--- Instructions for the task ---
Display each line below that contains the word "σημείο".

——

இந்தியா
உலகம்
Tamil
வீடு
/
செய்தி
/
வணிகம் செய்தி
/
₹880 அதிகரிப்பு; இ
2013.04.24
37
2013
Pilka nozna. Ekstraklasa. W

——

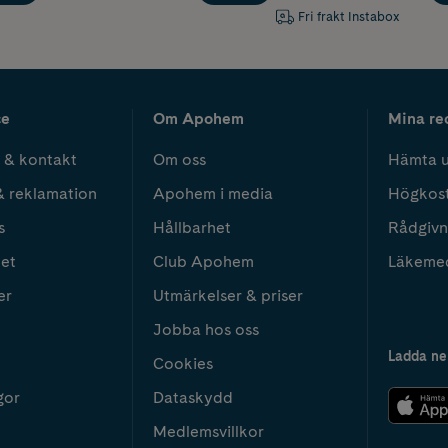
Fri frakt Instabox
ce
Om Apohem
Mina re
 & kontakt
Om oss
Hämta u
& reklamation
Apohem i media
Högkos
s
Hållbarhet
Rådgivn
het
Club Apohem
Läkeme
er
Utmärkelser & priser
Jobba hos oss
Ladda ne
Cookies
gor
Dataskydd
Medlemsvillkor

——

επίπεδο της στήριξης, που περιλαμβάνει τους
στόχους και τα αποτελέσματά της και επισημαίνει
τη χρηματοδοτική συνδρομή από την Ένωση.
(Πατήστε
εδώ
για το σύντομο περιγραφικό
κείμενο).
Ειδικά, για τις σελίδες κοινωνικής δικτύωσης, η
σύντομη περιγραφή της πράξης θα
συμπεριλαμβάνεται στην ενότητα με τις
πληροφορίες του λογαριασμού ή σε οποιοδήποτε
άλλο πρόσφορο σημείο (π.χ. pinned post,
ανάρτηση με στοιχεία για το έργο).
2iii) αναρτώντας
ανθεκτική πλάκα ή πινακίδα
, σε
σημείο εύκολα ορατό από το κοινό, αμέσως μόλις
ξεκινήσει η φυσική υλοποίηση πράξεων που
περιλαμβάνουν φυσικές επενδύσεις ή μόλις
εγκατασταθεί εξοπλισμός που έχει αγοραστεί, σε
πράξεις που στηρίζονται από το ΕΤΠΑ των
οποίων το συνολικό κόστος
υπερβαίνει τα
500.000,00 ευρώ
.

——

--- Exercise response ---
άλλο πρόσφορο σημείο (π.χ. pinned post,
σημείο εύκολα ορατό από το κοινό, αμέσως μόλις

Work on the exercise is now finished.